→ Problem to work on: Using the records below, copy exactly the part that opens with the line holding "našoj aplikaciji ili u FlixShopu" and closes with the line holding "इस बीच दो लोग", minus the pictures.

→ Available records:
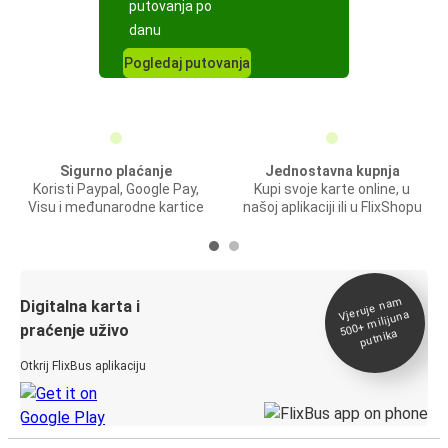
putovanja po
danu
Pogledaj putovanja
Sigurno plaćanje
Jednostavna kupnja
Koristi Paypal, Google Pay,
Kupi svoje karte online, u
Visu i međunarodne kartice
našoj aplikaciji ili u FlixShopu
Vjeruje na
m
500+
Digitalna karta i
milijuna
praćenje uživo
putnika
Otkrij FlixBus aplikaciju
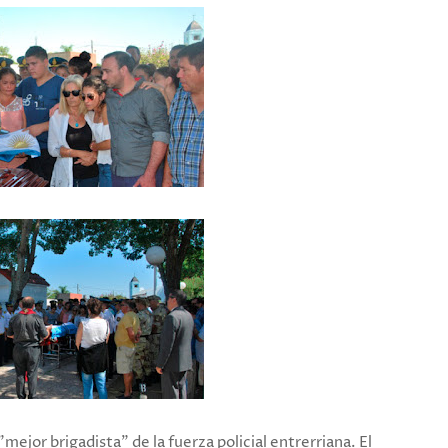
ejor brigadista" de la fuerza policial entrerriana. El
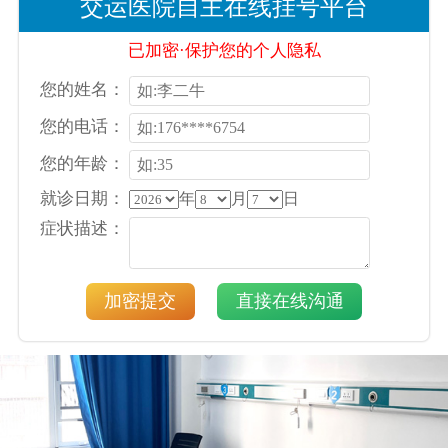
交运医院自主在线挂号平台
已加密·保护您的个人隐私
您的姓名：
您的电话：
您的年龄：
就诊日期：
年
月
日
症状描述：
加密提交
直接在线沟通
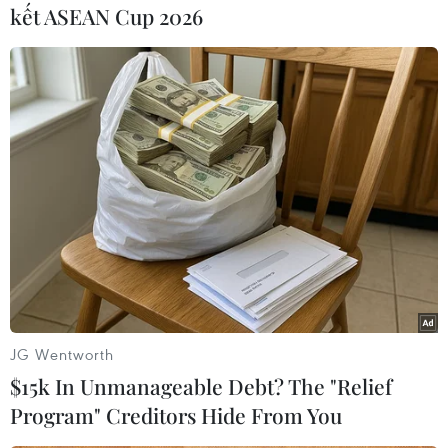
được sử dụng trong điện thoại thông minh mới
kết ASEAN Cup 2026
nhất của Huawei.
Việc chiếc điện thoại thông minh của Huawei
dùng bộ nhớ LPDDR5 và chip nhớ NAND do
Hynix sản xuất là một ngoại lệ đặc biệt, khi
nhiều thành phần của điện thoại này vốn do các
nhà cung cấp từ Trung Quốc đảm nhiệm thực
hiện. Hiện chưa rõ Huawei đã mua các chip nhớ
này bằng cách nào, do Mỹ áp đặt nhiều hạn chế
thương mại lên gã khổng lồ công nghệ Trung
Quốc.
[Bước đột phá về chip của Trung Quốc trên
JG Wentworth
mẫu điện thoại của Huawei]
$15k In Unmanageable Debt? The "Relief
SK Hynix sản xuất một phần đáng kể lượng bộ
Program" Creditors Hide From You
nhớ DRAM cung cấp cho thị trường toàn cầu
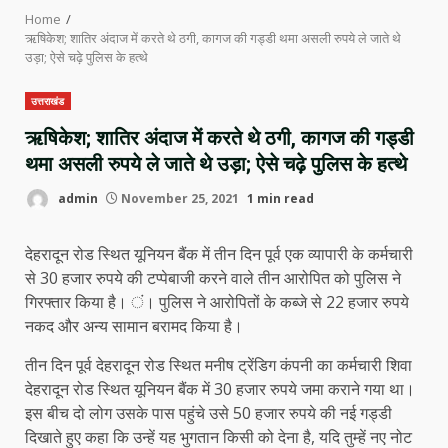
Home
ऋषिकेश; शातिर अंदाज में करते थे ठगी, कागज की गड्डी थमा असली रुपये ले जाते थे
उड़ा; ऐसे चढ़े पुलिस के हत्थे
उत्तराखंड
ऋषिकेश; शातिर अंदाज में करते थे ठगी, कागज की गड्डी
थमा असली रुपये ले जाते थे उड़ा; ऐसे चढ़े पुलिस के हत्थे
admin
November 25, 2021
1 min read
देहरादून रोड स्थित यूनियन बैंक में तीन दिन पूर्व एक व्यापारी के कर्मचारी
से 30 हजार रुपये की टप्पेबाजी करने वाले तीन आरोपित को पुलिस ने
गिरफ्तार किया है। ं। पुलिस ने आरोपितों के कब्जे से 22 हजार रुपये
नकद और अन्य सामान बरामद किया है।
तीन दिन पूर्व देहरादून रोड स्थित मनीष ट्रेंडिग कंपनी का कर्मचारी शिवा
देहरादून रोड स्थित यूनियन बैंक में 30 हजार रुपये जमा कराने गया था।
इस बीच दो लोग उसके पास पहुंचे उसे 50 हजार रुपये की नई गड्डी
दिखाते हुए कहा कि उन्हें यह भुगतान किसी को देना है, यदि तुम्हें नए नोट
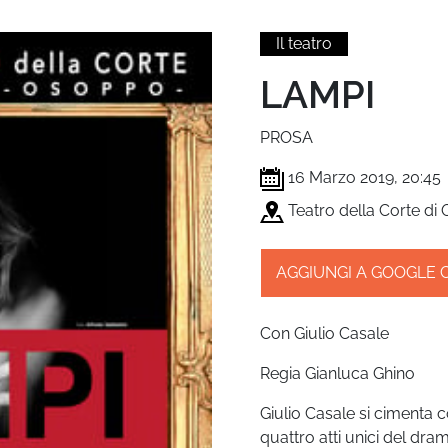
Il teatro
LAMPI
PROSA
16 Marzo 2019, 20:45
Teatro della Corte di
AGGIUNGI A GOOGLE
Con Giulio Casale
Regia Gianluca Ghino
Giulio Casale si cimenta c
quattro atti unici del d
---
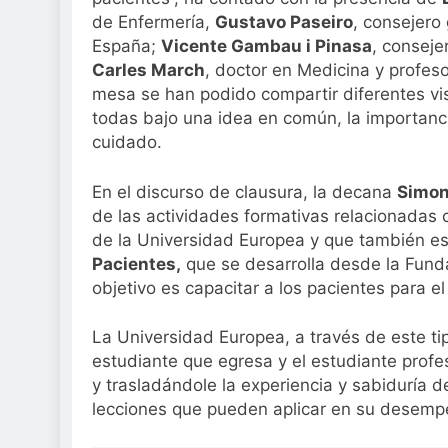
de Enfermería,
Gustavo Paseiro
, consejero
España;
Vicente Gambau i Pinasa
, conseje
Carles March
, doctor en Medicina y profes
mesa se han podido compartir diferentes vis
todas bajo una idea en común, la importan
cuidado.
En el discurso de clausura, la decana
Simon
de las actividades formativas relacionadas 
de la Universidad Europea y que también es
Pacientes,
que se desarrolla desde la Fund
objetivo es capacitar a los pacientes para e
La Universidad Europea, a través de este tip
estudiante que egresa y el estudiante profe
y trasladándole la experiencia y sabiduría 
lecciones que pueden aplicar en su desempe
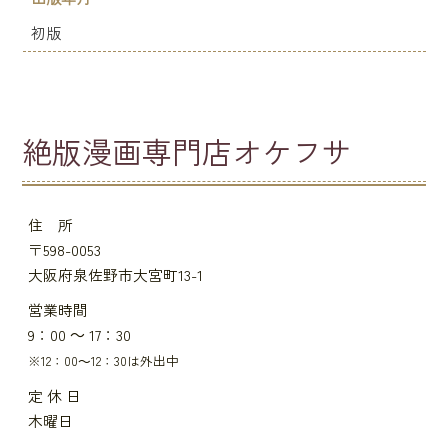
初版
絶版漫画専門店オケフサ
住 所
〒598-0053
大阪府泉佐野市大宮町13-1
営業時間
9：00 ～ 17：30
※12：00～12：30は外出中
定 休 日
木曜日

→ Reply to the task:
našoj aplikaciji ili u FlixShopu
Vjeruje na
m
500+
Digitalna karta i
milijuna
praćenje uživo
putnika
Otkrij FlixBus aplikaciju
ejor brigadista" de la fuerza policial entrerriana. El
交运医院自主在线挂号平台
已加密·保护您的个人隐私
您的姓名：
您的电话：
您的年龄：
就诊日期：
年
月
日
症状描述：
加密提交
直接在线沟通
được sử dụng trong điện thoại thông minh mới
kết ASEAN Cup 2026
nhất của Huawei.
Việc chiếc điện thoại thông minh của Huawei
dùng bộ nhớ LPDDR5 và chip nhớ NAND do
Hynix sản xuất là một ngoại lệ đặc biệt, khi
nhiều thành phần của điện thoại này vốn do các
nhà cung cấp từ Trung Quốc đảm nhiệm thực
hiện. Hiện chưa rõ Huawei đã mua các chip nhớ
này bằng cách nào, do Mỹ áp đặt nhiều hạn chế
thương mại lên gã khổng lồ công nghệ Trung
Quốc.
[Bước đột phá về chip của Trung Quốc trên
JG Wentworth
mẫu điện thoại của Huawei]
$15k In Unmanageable Debt? The "Relief
SK Hynix sản xuất một phần đáng kể lượng bộ
Program" Creditors Hide From You
nhớ DRAM cung cấp cho thị trường toàn cầu
Home
ऋषिकेश; शातिर अंदाज में करते थे ठगी, कागज की गड्डी थमा असली रुपये ले जाते थे
उड़ा; ऐसे चढ़े पुलिस के हत्थे
उत्तराखंड
ऋषिकेश; शातिर अंदाज में करते थे ठगी, कागज की गड्डी
थमा असली रुपये ले जाते थे उड़ा; ऐसे चढ़े पुलिस के हत्थे
admin
November 25, 2021
1 min read
देहरादून रोड स्थित यूनियन बैंक में तीन दिन पूर्व एक व्यापारी के कर्मचारी
से 30 हजार रुपये की टप्पेबाजी करने वाले तीन आरोपित को पुलिस ने
गिरफ्तार किया है। ं। पुलिस ने आरोपितों के कब्जे से 22 हजार रुपये
नकद और अन्य सामान बरामद किया है।
तीन दिन पूर्व देहरादून रोड स्थित मनीष ट्रेंडिग कंपनी का कर्मचारी शिवा
देहरादून रोड स्थित यूनियन बैंक में 30 हजार रुपये जमा कराने गया था।
इस बीच दो लोग उसके पास पहुंचे उसे 50 हजार रुपये की नई गड्डी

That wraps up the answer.